Maybe you never told them that you did not think social justice is at
all a meaningful term, in fact, as per you, it is a rather dangerous
concept... They may be under the wrong impression that you are doing
work that is aligned to their social justice goals...
parminder
On Thursday 06 March 2014 02:50 AM, Milton L Mueller wrote:
>
> *From:*irp-bounces at lists.internetrightsandprinciples.org [mailto:irp-
>
> webpage with the right text
> <http://internetrightsandprinciples.org/site/campaign/>)
>
>
> If those are the Principles being proposed, I have the following
> comments and questions:
>
> *2) Rights and Social Justice*
>
> The Internet is a space for the promotion, protection and
> fulfilment of human rights and the advancement of social justice.
> Everyone has the duty to respect the human rights of all others in
> the online environment.
>
> What is 'social justice'? How is it advanced? I honestly have no
> idea what it means in this context.Could one add a reference to
> international legal instruments here that explains what one means
> by human rights?
>
> *3) Accessibility*
>
> Everyone has an equal right to access and use a secure and open
> Internet.
>
> *4) Expression and Association*
>
> Everyone has the right to seek, receive, and impart information
> freely on the Internet without censorship or other interference.
> Everyone also has the right to associate freely through and on the
> Internet, for social, political, cultural or other purposes.
>
> At last, a right that bears some resemblance to well-understood
> human rights.
>
> *5) Privacy and Data Protection*
>
> Everyone has the right to privacy online. This includes freedom
> from surveillance, the right to use encryption, and the right to
> online anonymity. Everyone also has the right to data protection,
> including control over personal data collection, retention,
> processing, disposal and disclosure.
>
> Ditto the above
>
> *6) Life, Liberty and Security*
>
> The rights to life, liberty, and security must be respected,
> protected and fulfilled online. These rights must not be infringed
> upon, or used to infringe other rights, in the online environment.
>
> I like this, but doesn't it overlap a bit with #1 and #2, and
> isn't it clearly better than #2 because it avoids undefined and
> divisive language about social justice?
>
> *7) Diversity*
>
> Cultural and linguistic diversity on the Internet must be
> promoted, and technical and policy innovation should be encouraged
> to facilitate plurality of expression.
>
> *8) Network Equality*
>
> Everyone shall have universal and open access to the Internet's
> content, free from discriminatory prioritisation, filtering or
> traffic control on commercial, political or other grounds.
>
> This one is garbled, and it overreaches, and thereby sets itself
> up for rejection. It is not about "network equality" it is either
> about network neutrality or the right of network users to be
> treated equally (except that no one really wants to treat all
> network users equally). Not all content on the internet is open,
> some of it you have to pay for and some of it is shielded because
> you don't have authorization to access it (e.g., my bank account).
> Is that a violation of this principle? What is "the Internet's
> content"? "Discriminatory prioritization...on commercial,
> political or *other* grounds" might be interpreted to mean that
> network operators or end users could not discriminate against
> traffic tagged as spam, malware or viruses.
>
> *9) Standards and Regulation*
>
> The Internet's architecture, communication systems, and document
> and data formats shall be based on open standards that ensure
> complete interoperability, inclusion and equal opportunity for all.
>
> "Complete interoperability" tips me off that whoever wrote this
> hasn't worked with standards and standardization much.

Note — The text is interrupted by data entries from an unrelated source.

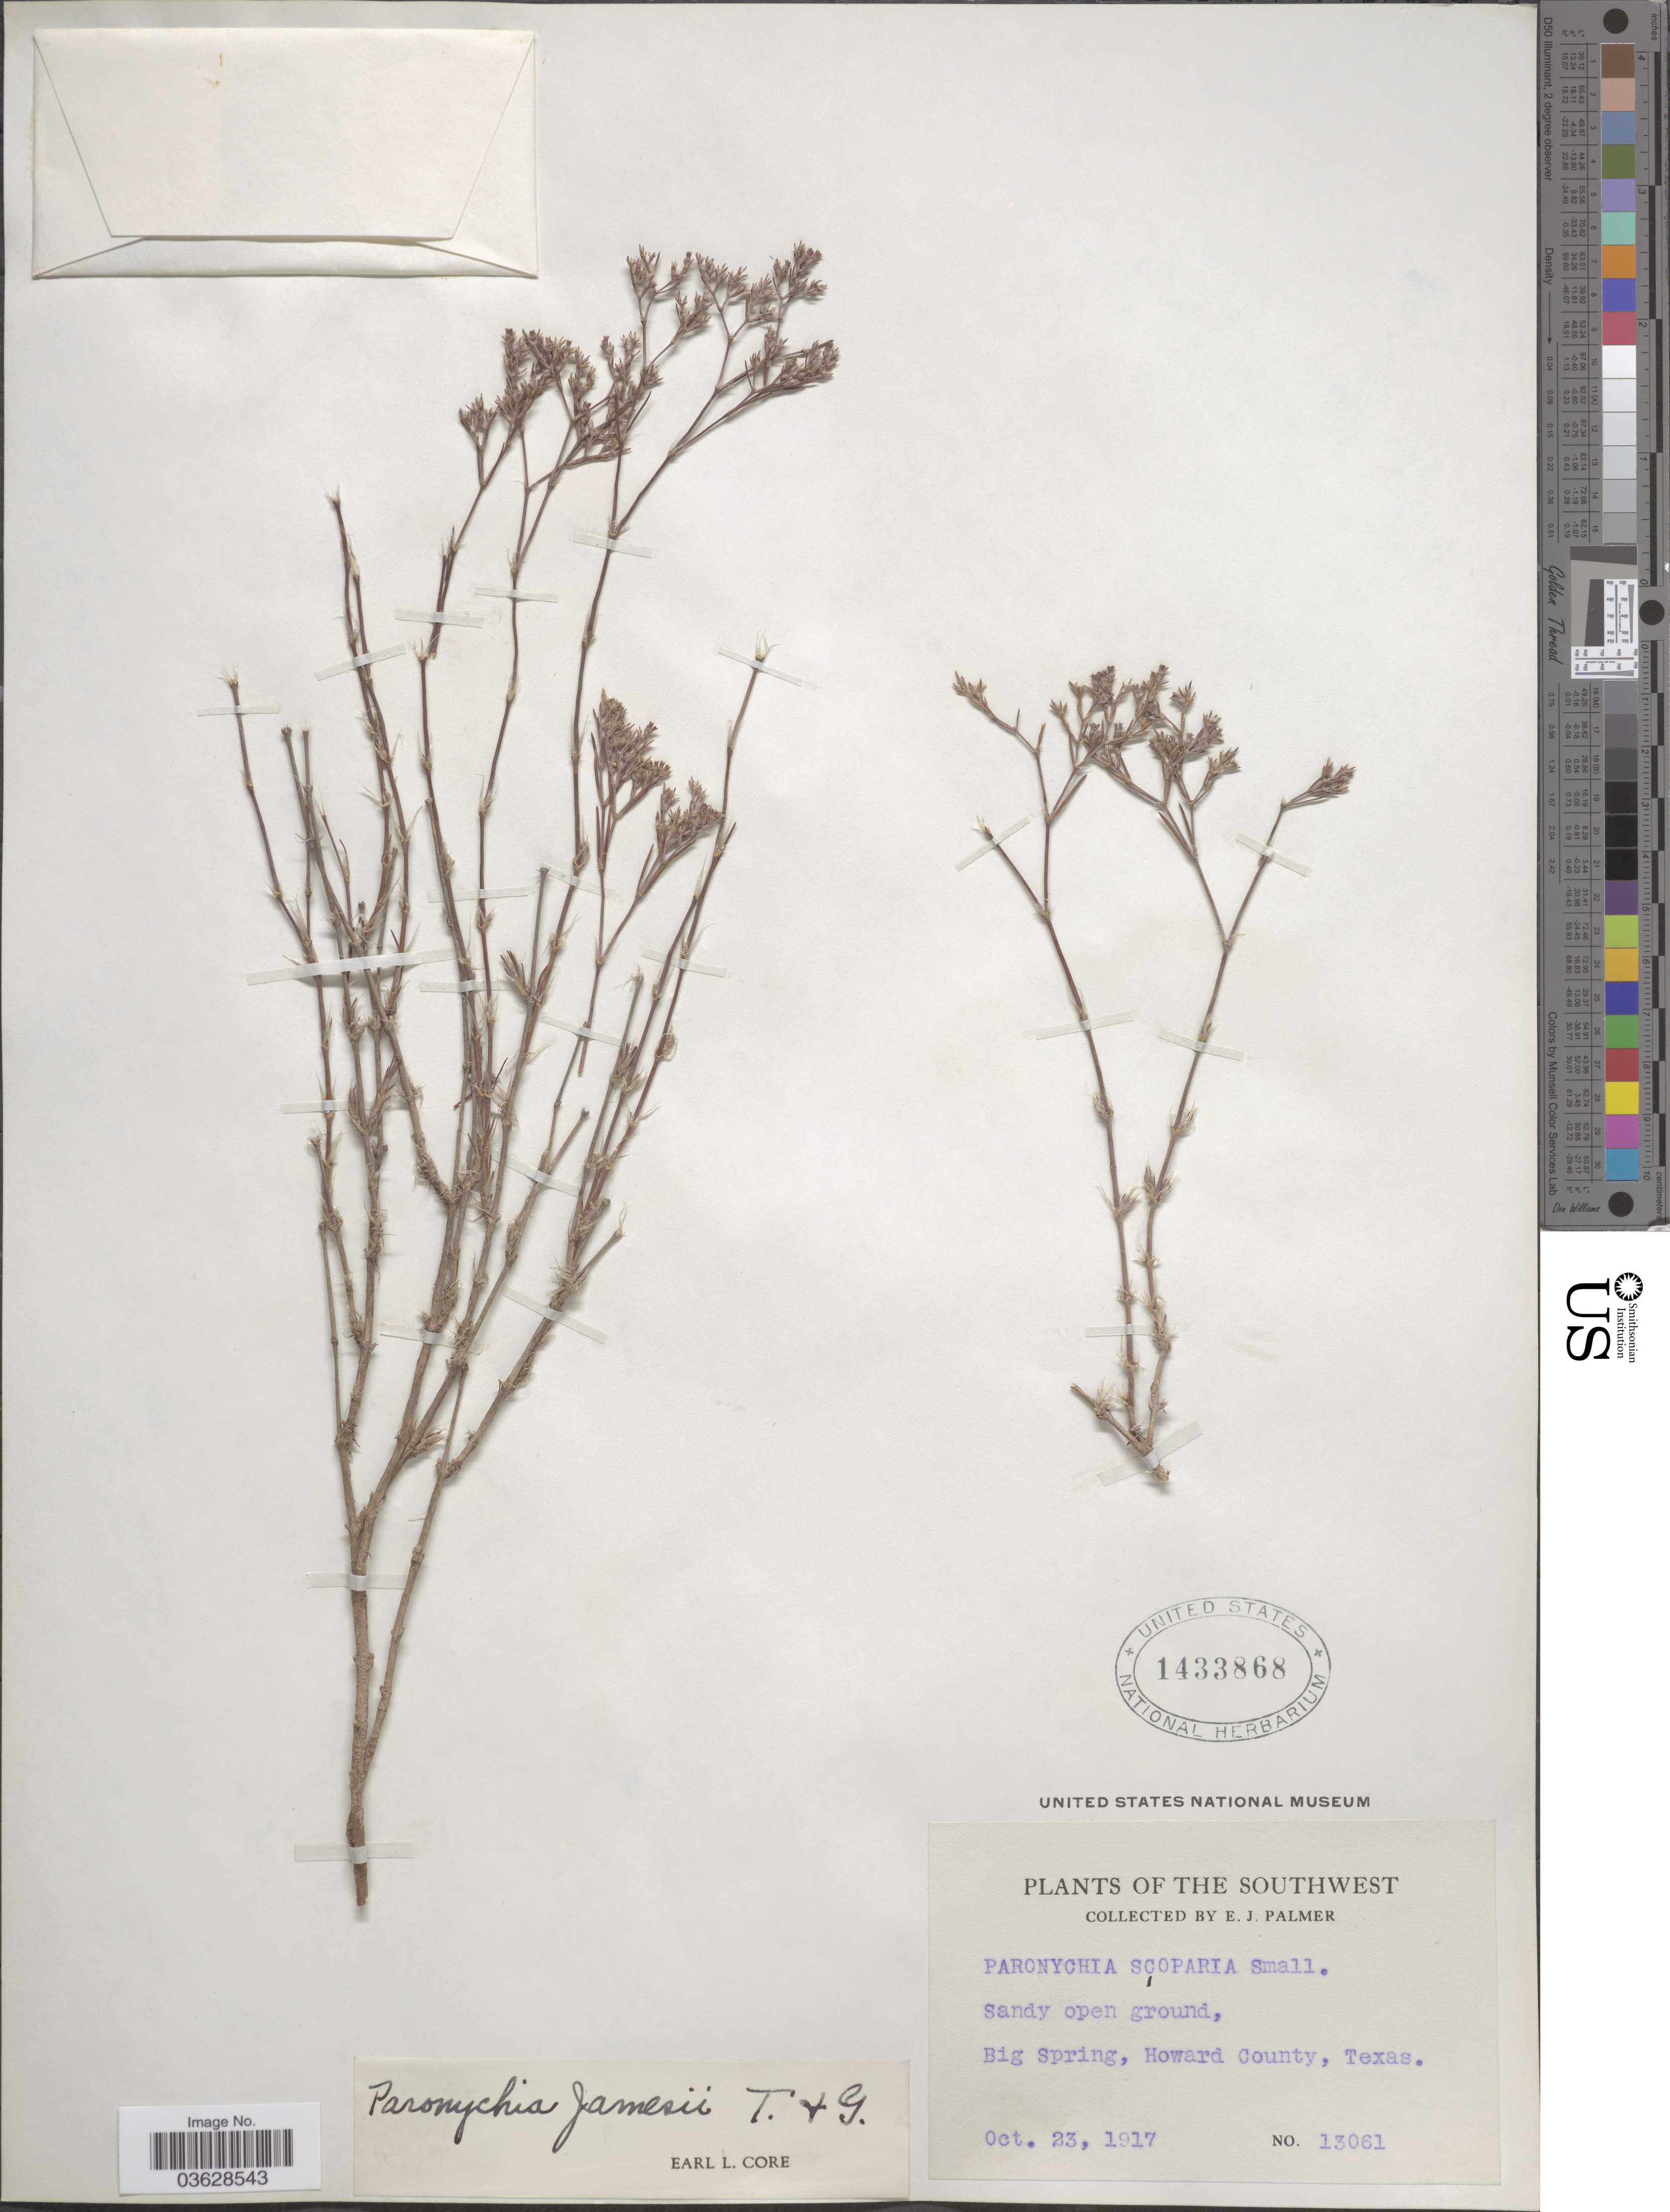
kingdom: Plantae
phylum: Tracheophyta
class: Magnoliopsida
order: Caryophyllales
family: Caryophyllaceae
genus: Paronychia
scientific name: Paronychia jamesii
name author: Torr. & A. Gray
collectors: E. J. Palmer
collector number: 13061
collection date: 1917-10-23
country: United States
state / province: Texas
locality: The Southwest. Big Spring, Howard County.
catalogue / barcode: US 1433868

Are you
> saying that innovative protocols or services that don't always
> work well with others are to be banned? How about IPv6, for example?
>
> *10) Governance*
>
> Human rights and social justice must form the legal and normative
> foundations upon which the Internet operates and is governed. This
> shall happen in a transparent and multilateral manner, based on
> principles of openness, inclusive participation and accountability.
>
> What a mess. I simply don't believe that this principle,
> especially the invocation of "multilateral" governance, has
> widespread consensus. I still don't know what social justice
> means, but I do know how some people use the term as a code word
> for coercive redistributions of wealth.